Importantly, the SNP coverage of the genome represented on the 50k chip improved the coverage of the genetic map significantly compared to previous GBS work (Liu et al., 2014). In particular, the previous 7.2 cM gap on 5HL that precluded fine mapping of the ari-e.GP locus was well populated, with 43 new SNPs. This indicates that this is not a region of monomorphism as previously postulated (Liu et al., 2014), and that recombination events in this population could have been used to delineate the causal gene HvDEP1 (Wendt et al., 2016) should such markers have previously been available. Similarly there are 110 additional SNPs mapped with the 50k chip between the BOPA1 SNPs, 11_20265 and 11_20392 that flank the ari-e.GP locus on the Derkado × B83-12/21/5 DH map (Wendt et al., 2016).
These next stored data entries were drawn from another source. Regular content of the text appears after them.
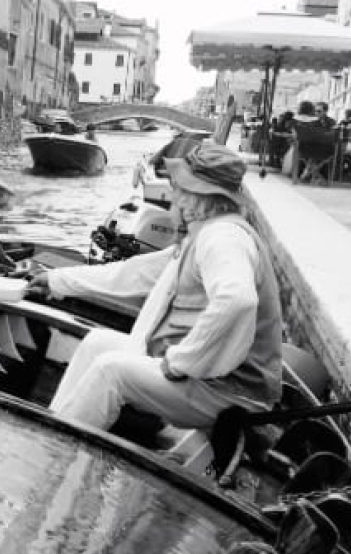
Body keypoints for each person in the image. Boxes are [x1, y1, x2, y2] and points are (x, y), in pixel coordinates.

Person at [25, 144, 282, 432]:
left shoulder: (222, 237)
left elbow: (237, 300)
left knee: (111, 371)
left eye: (180, 189)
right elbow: (135, 273)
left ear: (199, 196)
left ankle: (59, 442)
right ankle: (53, 425)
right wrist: (56, 281)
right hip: (207, 376)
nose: (174, 196)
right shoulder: (205, 234)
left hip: (228, 391)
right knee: (98, 343)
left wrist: (181, 362)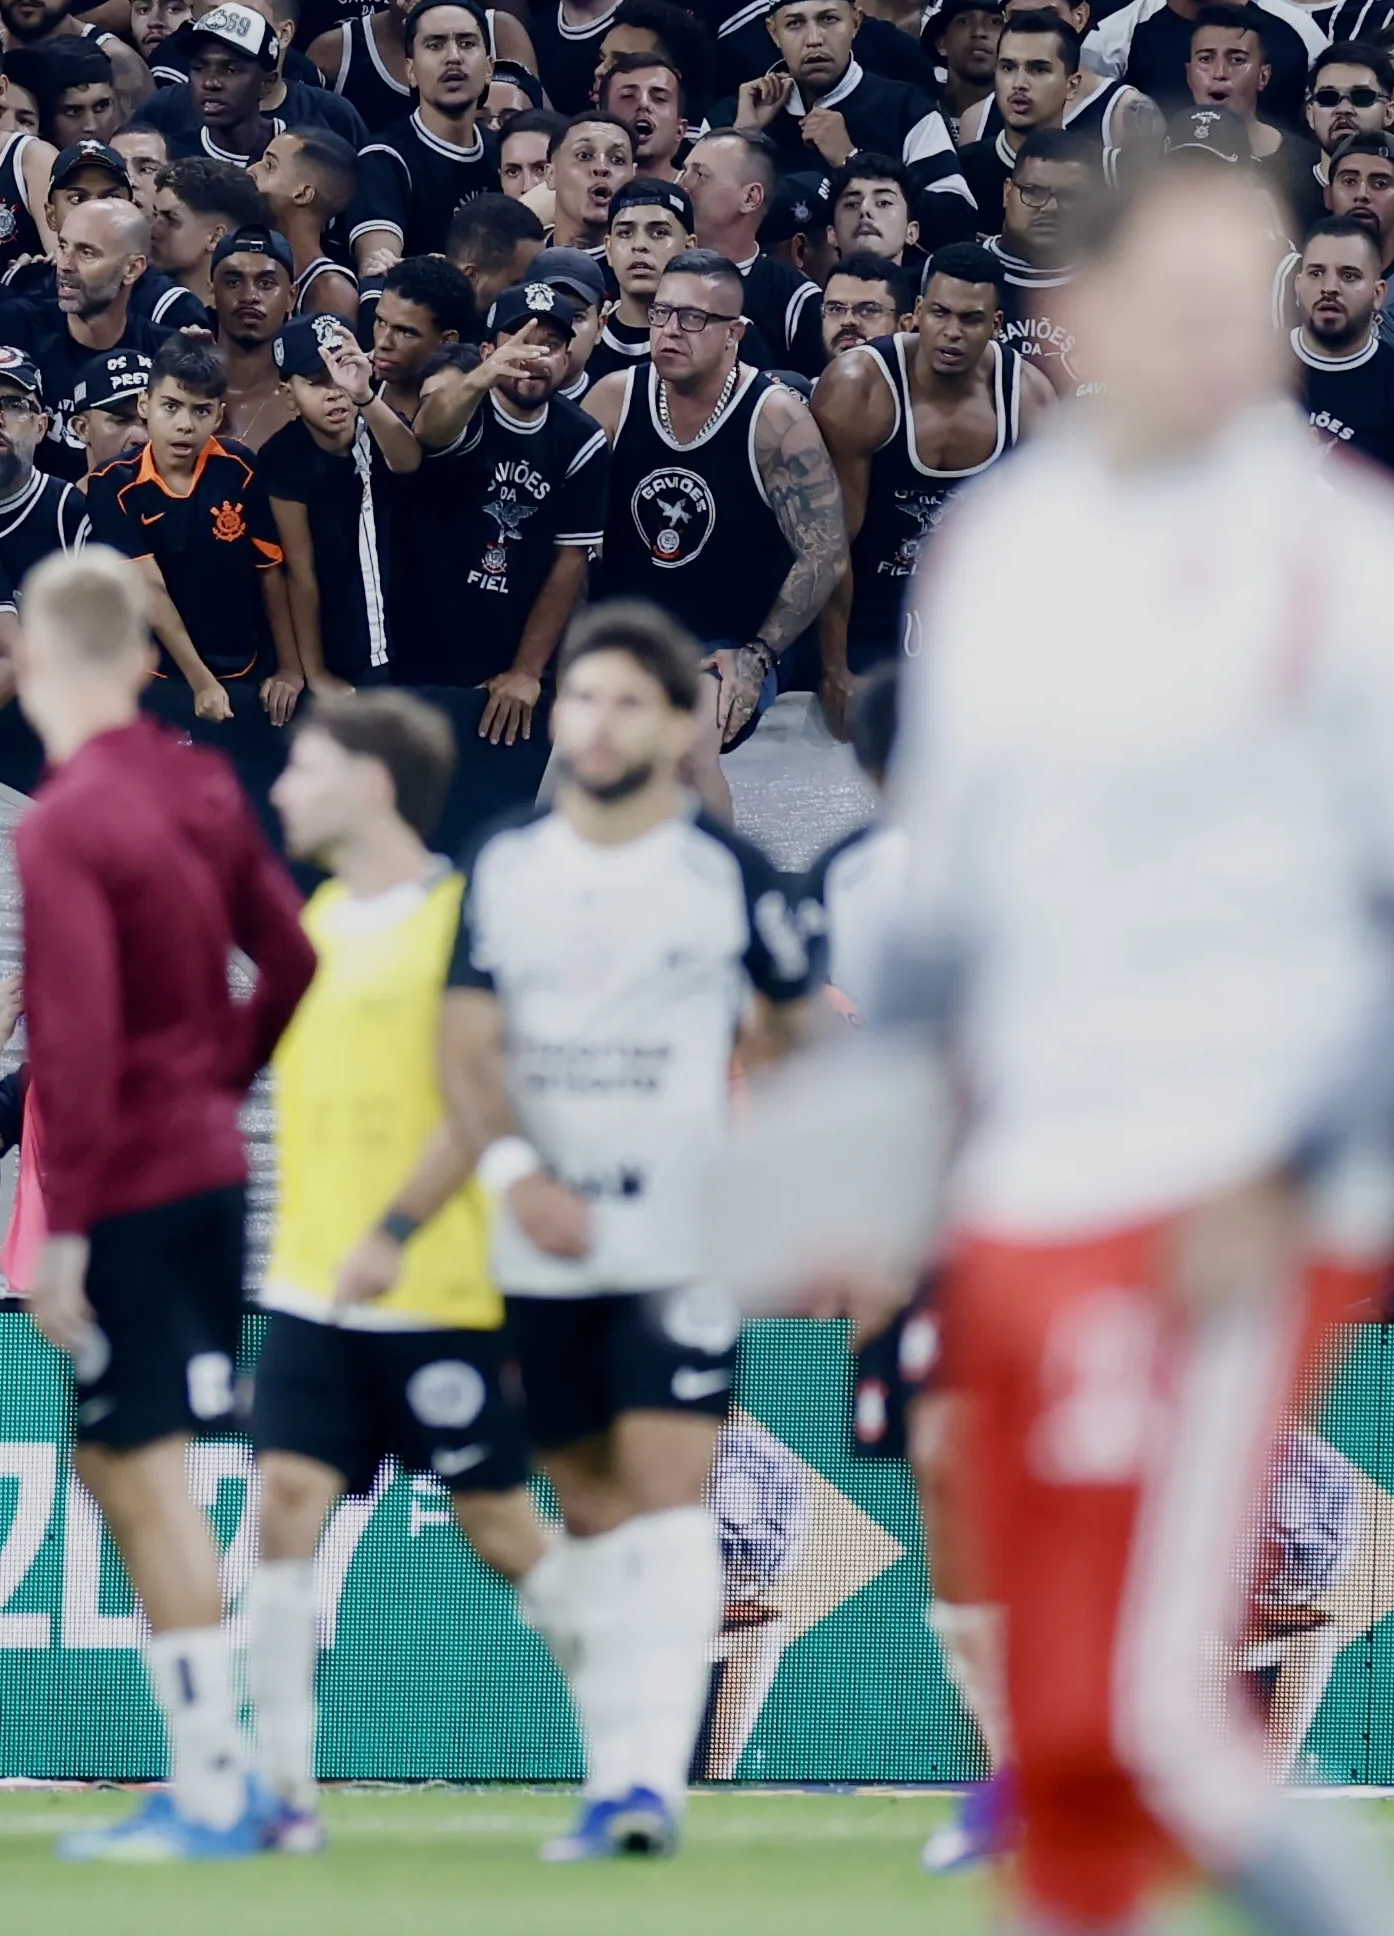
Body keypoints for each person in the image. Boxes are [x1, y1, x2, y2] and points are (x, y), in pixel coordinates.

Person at [825, 149, 1394, 1936]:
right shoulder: (1004, 551)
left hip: (1252, 1184)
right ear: (1081, 324)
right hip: (1027, 1186)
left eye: (1256, 297)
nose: (1231, 336)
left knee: (1148, 1707)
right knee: (1062, 1736)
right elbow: (941, 910)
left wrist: (1294, 1164)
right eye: (1185, 299)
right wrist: (860, 1170)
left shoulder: (1360, 560)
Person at [438, 597, 821, 1858]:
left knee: (668, 1507)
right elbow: (466, 1048)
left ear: (677, 726)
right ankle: (614, 1771)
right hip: (539, 1240)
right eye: (579, 698)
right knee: (587, 1514)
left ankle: (647, 1785)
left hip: (673, 1243)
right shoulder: (504, 863)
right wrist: (510, 1172)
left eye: (625, 702)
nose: (595, 723)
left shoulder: (727, 878)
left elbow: (790, 1035)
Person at [4, 541, 317, 1860]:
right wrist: (217, 1074)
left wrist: (59, 1220)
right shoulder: (196, 783)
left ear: (31, 657)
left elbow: (71, 1039)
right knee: (122, 1461)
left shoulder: (60, 817)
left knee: (135, 1470)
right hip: (207, 1162)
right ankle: (218, 1775)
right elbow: (294, 951)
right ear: (138, 651)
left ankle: (213, 1782)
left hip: (126, 1179)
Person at [243, 690, 549, 1850]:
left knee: (502, 1531)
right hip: (308, 1286)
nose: (279, 789)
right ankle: (280, 1798)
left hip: (434, 1285)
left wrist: (396, 1229)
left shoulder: (457, 921)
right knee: (281, 1507)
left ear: (370, 784)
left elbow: (480, 1098)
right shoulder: (309, 925)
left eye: (303, 768)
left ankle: (632, 1733)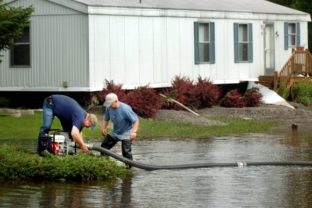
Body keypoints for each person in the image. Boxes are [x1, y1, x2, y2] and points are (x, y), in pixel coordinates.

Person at [101, 93, 139, 168]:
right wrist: (104, 128)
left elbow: (136, 120)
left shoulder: (125, 109)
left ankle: (129, 169)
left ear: (116, 101)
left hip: (126, 132)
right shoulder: (109, 107)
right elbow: (106, 118)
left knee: (126, 152)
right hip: (115, 131)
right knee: (103, 147)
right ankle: (104, 165)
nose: (109, 105)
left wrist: (134, 132)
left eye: (110, 103)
The genetic map derived from the GP × Mo RIL population validated the strategy developed here and the quality of the information used to construct the 50k chip, as well as the quality of the barley physical map (Mascher et al., 2017). Interestingly, the completeness and quality of the segregation data highlighted a number of instances where recombination between SNPs from neighbouring genes indicated that the linear order was not as expected. These were generally explicable in terms of the known relatively poorly defined fine-scale ordering of contigs within BACs. Some larger scale discrepancies between the genetic map ordering and pseudomolecules (distal regions in 4HL and 6HS) were supported by previous genetic mapping with common SNPs (Close et al., 2009; Comadran et al., 2012) and highlighted the utility and robustness of the 50k genotyping platform.

Author contributions

MB carried out the variant calling and downstream analysis of the exome capture data. PR carried out the benchmarking of the GATK components. MG and JP selected 9k markers for inclusion on the 50k chip and generated data for the chip validation. JR selected lines for inclusion in the data analysis and with PH and LR generated the strategy for inclusion of markers on the chip. MM genotyped the set of lines used for validation and generated the adjusted cluster file for GenomeStudio. LR carried out the stratification of markers across chromosomes, the comparison of physical vs. genetic positions of the 9k legacy SNPs, and the genetic mapping in the GPxMo RIL population. PS generated the SNP marker database and web interface. WT curated the set of lines used for validation. RW coordinated and supervised the work. All authors contributed to drafting the manuscript and/or helped revise the manuscript.

Conflict of interest statement

MG and JP are affiliated with TraitGenetics GmbH, a commercial provider of genotyping services offering the platform described here. This does not alter the authors' adherence to all editorial policies on sharing data and materials. No conflicting interests are declared by any of the other authors.